# TASK STATEMENT:
Copy out all of the lines below exactly; the pictures do not belong in the copy.

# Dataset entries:
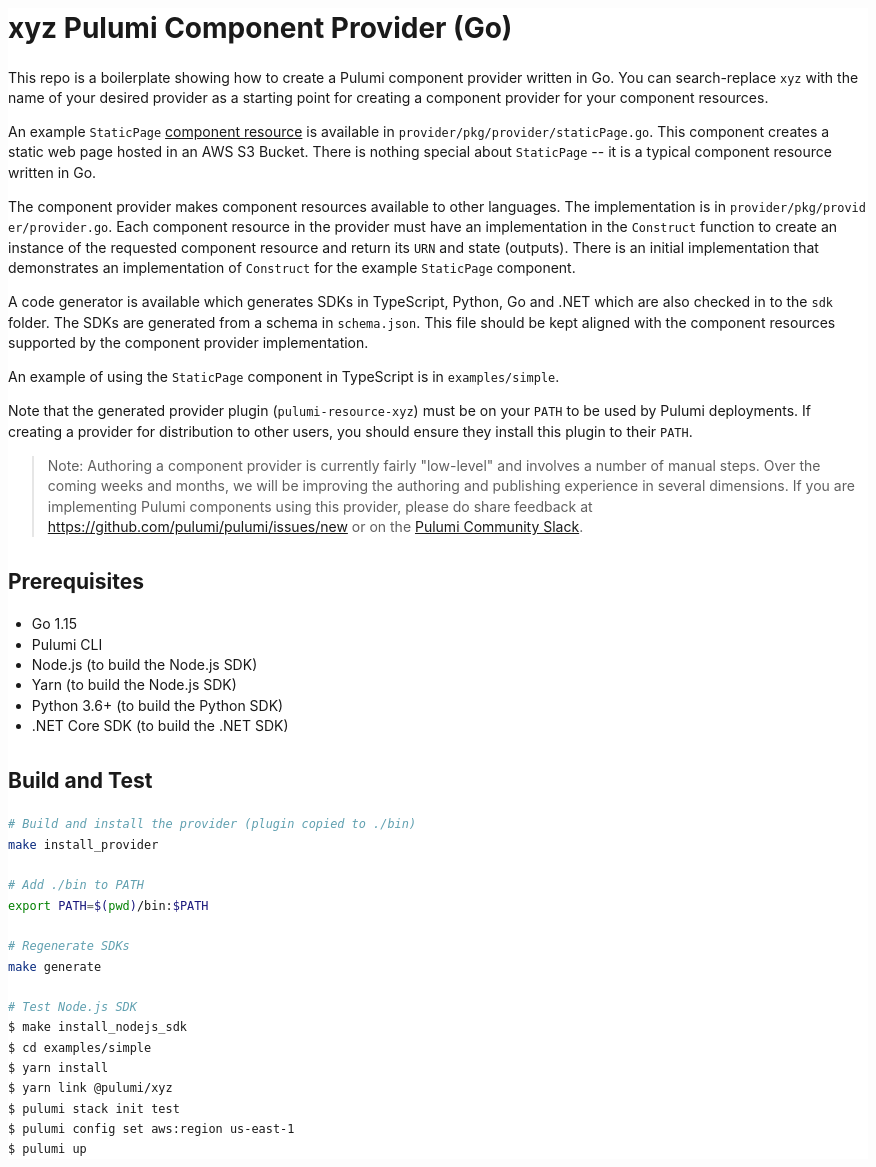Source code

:# xyz Pulumi Component Provider (Go)

This repo is a boilerplate showing how to create a Pulumi component provider written in Go. You can search-replace `xyz` with the name of your desired provider as a starting point for creating a component provider for your component resources.

An example `StaticPage` [component resource](https://www.pulumi.com/docs/intro/concepts/resources/#components) is available in `provider/pkg/provider/staticPage.go`. This component creates a static web page hosted in an AWS S3 Bucket. There is nothing special about `StaticPage` -- it is a typical component resource written in Go.

The component provider makes component resources available to other languages. The implementation is in `provider/pkg/provider/provider.go`. Each component resource in the provider must have an implementation in the `Construct` function to create an instance of the requested component resource and return its `URN` and state (outputs). There is an initial implementation that demonstrates an implementation of `Construct` for the example `StaticPage` component.

A code generator is available which generates SDKs in TypeScript, Python, Go and .NET which are also checked in to the `sdk` folder. The SDKs are generated from a schema in `schema.json`. This file should be kept aligned with the component resources supported by the component provider implementation.

An example of using the `StaticPage` component in TypeScript is in `examples/simple`.

Note that the generated provider plugin (`pulumi-resource-xyz`) must be on your `PATH` to be used by Pulumi deployments. If creating a provider for distribution to other users, you should ensure they install this plugin to their `PATH`.

> Note: Authoring a component provider is currently fairly "low-level" and involves a number of manual steps.  Over the coming weeks and months, we will be improving the authoring and publishing experience in several dimensions.  If you are implementing Pulumi components using this provider, please do share feedback at https://github.com/pulumi/pulumi/issues/new or on the [Pulumi Community Slack](https://slack.pulumi.com).

## Prerequisites

- Go 1.15
- Pulumi CLI
- Node.js (to build the Node.js SDK)
- Yarn (to build the Node.js SDK)
- Python 3.6+ (to build the Python SDK)
- .NET Core SDK (to build the .NET SDK)

## Build and Test

```bash
# Build and install the provider (plugin copied to ./bin)
make install_provider

# Add ./bin to PATH
export PATH=$(pwd)/bin:$PATH

# Regenerate SDKs
make generate

# Test Node.js SDK
$ make install_nodejs_sdk
$ cd examples/simple
$ yarn install
$ yarn link @pulumi/xyz
$ pulumi stack init test
$ pulumi config set aws:region us-east-1
$ pulumi up
```

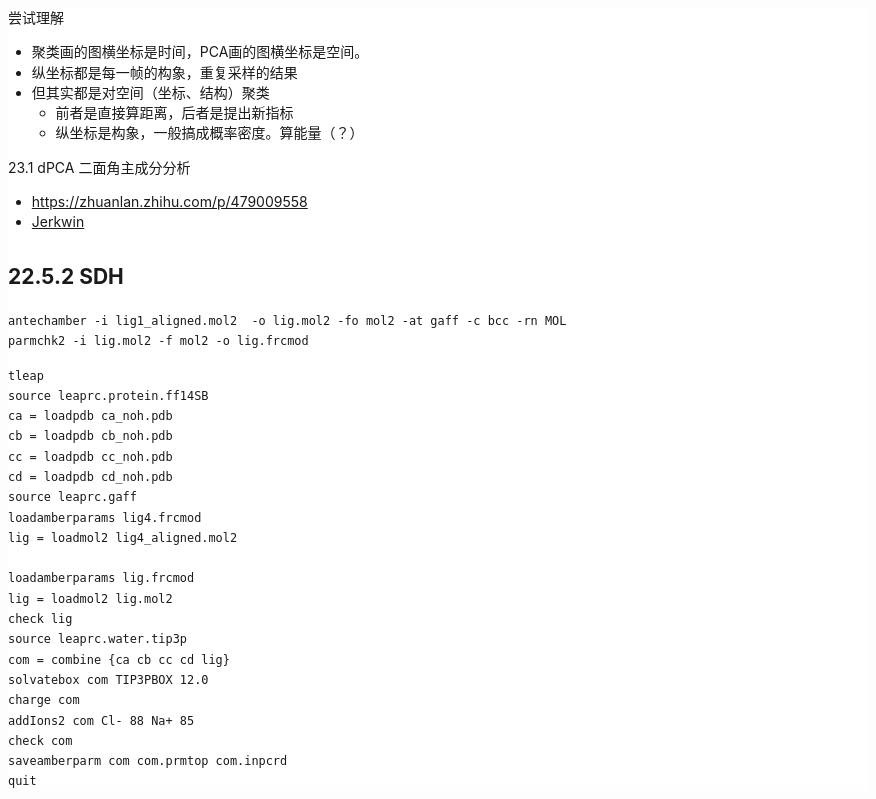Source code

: 尝试理解

- 聚类画的图横坐标是时间，PCA画的图横坐标是空间。
- 纵坐标都是每一帧的构象，重复采样的结果
- 但其实都是对空间（坐标、结构）聚类
  - 前者是直接算距离，后者是提出新指标
  - 纵坐标是构象，一般搞成概率密度。算能量（？）

23.1 dPCA 二面角主成分分析

- https://zhuanlan.zhihu.com/p/479009558
- [Jerkwin](https://jerkwin.github.io/GMX/GMXman-8/#811-二面角主成分分析)

## 22.5.2 SDH

```
antechamber -i lig1_aligned.mol2  -o lig.mol2 -fo mol2 -at gaff -c bcc -rn MOL
parmchk2 -i lig.mol2 -f mol2 -o lig.frcmod
```





```
tleap
source leaprc.protein.ff14SB
ca = loadpdb ca_noh.pdb 
cb = loadpdb cb_noh.pdb
cc = loadpdb cc_noh.pdb
cd = loadpdb cd_noh.pdb
source leaprc.gaff
loadamberparams lig4.frcmod
lig = loadmol2 lig4_aligned.mol2

loadamberparams lig.frcmod
lig = loadmol2 lig.mol2
check lig
source leaprc.water.tip3p
com = combine {ca cb cc cd lig}
solvatebox com TIP3PBOX 12.0
charge com
addIons2 com Cl- 88 Na+ 85
check com
saveamberparm com com.prmtop com.inpcrd
quit
```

# RESULT FOR THIS EXERCISE:
Source code

:# xyz Pulumi Component Provider (Go)

This repo is a boilerplate showing how to create a Pulumi component provider written in Go. You can search-replace `xyz` with the name of your desired provider as a starting point for creating a component provider for your component resources.

An example `StaticPage` [component resource](https://www.pulumi.com/docs/intro/concepts/resources/#components) is available in `provider/pkg/provider/staticPage.go`. This component creates a static web page hosted in an AWS S3 Bucket. There is nothing special about `StaticPage` -- it is a typical component resource written in Go.

The component provider makes component resources available to other languages. The implementation is in `provider/pkg/provider/provider.go`. Each component resource in the provider must have an implementation in the `Construct` function to create an instance of the requested component resource and return its `URN` and state (outputs). There is an initial implementation that demonstrates an implementation of `Construct` for the example `StaticPage` component.

A code generator is available which generates SDKs in TypeScript, Python, Go and .NET which are also checked in to the `sdk` folder. The SDKs are generated from a schema in `schema.json`. This file should be kept aligned with the component resources supported by the component provider implementation.

An example of using the `StaticPage` component in TypeScript is in `examples/simple`.

Note that the generated provider plugin (`pulumi-resource-xyz`) must be on your `PATH` to be used by Pulumi deployments. If creating a provider for distribution to other users, you should ensure they install this plugin to their `PATH`.

> Note: Authoring a component provider is currently fairly "low-level" and involves a number of manual steps.  Over the coming weeks and months, we will be improving the authoring and publishing experience in several dimensions.  If you are implementing Pulumi components using this provider, please do share feedback at https://github.com/pulumi/pulumi/issues/new or on the [Pulumi Community Slack](https://slack.pulumi.com).

## Prerequisites

- Go 1.15
- Pulumi CLI
- Node.js (to build the Node.js SDK)
- Yarn (to build the Node.js SDK)
- Python 3.6+ (to build the Python SDK)
- .NET Core SDK (to build the .NET SDK)

## Build and Test

```bash
# Build and install the provider (plugin copied to ./bin)
make install_provider

# Add ./bin to PATH
export PATH=$(pwd)/bin:$PATH

# Regenerate SDKs
make generate

# Test Node.js SDK
$ make install_nodejs_sdk
$ cd examples/simple
$ yarn install
$ yarn link @pulumi/xyz
$ pulumi stack init test
$ pulumi config set aws:region us-east-1
$ pulumi up
```

Source code

: 尝试理解

- 聚类画的图横坐标是时间，PCA画的图横坐标是空间。
- 纵坐标都是每一帧的构象，重复采样的结果
- 但其实都是对空间（坐标、结构）聚类
  - 前者是直接算距离，后者是提出新指标
  - 纵坐标是构象，一般搞成概率密度。算能量（？）

23.1 dPCA 二面角主成分分析

- https://zhuanlan.zhihu.com/p/479009558
- [Jerkwin](https://jerkwin.github.io/GMX/GMXman-8/#811-二面角主成分分析)

## 22.5.2 SDH

```
antechamber -i lig1_aligned.mol2  -o lig.mol2 -fo mol2 -at gaff -c bcc -rn MOL
parmchk2 -i lig.mol2 -f mol2 -o lig.frcmod
```





```
tleap
source leaprc.protein.ff14SB
ca = loadpdb ca_noh.pdb 
cb = loadpdb cb_noh.pdb
cc = loadpdb cc_noh.pdb
cd = loadpdb cd_noh.pdb
source leaprc.gaff
loadamberparams lig4.frcmod
lig = loadmol2 lig4_aligned.mol2

loadamberparams lig.frcmod
lig = loadmol2 lig.mol2
check lig
source leaprc.water.tip3p
com = combine {ca cb cc cd lig}
solvatebox com TIP3PBOX 12.0
charge com
addIons2 com Cl- 88 Na+ 85
check com
saveamberparm com com.prmtop com.inpcrd
quit
```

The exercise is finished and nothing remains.